(Household object detections)
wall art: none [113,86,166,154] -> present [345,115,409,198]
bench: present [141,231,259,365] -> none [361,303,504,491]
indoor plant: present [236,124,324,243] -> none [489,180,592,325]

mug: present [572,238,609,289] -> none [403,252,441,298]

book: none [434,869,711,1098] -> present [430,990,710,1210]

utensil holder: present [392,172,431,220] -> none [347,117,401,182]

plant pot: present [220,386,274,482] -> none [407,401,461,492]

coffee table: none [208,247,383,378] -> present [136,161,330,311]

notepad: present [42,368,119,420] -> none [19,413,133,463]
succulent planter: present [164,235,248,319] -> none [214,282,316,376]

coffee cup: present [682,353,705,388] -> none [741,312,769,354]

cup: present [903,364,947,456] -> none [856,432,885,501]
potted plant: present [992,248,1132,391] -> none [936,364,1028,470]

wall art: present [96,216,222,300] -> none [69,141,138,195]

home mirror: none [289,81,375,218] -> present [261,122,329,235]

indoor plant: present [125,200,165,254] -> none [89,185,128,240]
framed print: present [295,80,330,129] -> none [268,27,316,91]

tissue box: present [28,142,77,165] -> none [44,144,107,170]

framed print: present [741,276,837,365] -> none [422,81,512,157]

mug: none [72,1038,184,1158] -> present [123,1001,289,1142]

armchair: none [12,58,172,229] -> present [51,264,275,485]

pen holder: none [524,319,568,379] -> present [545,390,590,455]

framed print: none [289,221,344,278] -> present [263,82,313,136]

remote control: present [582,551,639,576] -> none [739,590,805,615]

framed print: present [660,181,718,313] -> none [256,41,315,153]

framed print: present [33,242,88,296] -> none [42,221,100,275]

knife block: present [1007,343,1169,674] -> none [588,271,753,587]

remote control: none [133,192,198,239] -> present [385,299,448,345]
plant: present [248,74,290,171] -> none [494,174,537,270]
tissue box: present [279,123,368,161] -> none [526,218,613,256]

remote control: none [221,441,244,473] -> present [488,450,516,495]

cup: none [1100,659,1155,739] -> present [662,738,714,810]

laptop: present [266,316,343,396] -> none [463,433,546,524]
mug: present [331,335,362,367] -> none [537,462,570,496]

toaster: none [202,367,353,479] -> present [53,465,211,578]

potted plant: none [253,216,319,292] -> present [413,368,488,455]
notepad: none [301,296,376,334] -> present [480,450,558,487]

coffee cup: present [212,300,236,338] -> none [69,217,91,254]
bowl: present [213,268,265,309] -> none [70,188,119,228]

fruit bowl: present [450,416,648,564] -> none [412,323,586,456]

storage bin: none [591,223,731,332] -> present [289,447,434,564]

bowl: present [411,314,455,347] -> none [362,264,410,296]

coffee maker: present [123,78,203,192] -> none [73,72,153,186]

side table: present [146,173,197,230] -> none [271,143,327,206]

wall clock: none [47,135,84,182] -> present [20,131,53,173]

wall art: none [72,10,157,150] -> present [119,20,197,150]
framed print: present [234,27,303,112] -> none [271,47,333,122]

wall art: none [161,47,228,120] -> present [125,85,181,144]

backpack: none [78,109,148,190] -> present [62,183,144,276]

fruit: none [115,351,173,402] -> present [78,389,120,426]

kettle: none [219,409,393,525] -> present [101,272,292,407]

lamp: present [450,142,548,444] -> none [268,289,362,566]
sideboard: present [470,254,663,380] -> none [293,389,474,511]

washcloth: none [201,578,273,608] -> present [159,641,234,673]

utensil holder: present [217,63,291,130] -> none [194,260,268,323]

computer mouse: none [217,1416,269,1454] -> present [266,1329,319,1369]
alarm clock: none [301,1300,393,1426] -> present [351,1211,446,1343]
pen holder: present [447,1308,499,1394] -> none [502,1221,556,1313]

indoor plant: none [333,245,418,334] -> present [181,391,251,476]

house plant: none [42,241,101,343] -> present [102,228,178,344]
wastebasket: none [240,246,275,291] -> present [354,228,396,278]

(Exercise prompt):
The required answer is the exact run of lines above starting at the line with "framed print: present [741,276,837,365]" and ending at the line with "plant: present [248,74,290,171]", with both ends present.

(Solution to this problem):
framed print: present [741,276,837,365] -> none [422,81,512,157]

mug: none [72,1038,184,1158] -> present [123,1001,289,1142]

armchair: none [12,58,172,229] -> present [51,264,275,485]

pen holder: none [524,319,568,379] -> present [545,390,590,455]

framed print: none [289,221,344,278] -> present [263,82,313,136]

remote control: present [582,551,639,576] -> none [739,590,805,615]

framed print: present [660,181,718,313] -> none [256,41,315,153]

framed print: present [33,242,88,296] -> none [42,221,100,275]

knife block: present [1007,343,1169,674] -> none [588,271,753,587]

remote control: none [133,192,198,239] -> present [385,299,448,345]
plant: present [248,74,290,171] -> none [494,174,537,270]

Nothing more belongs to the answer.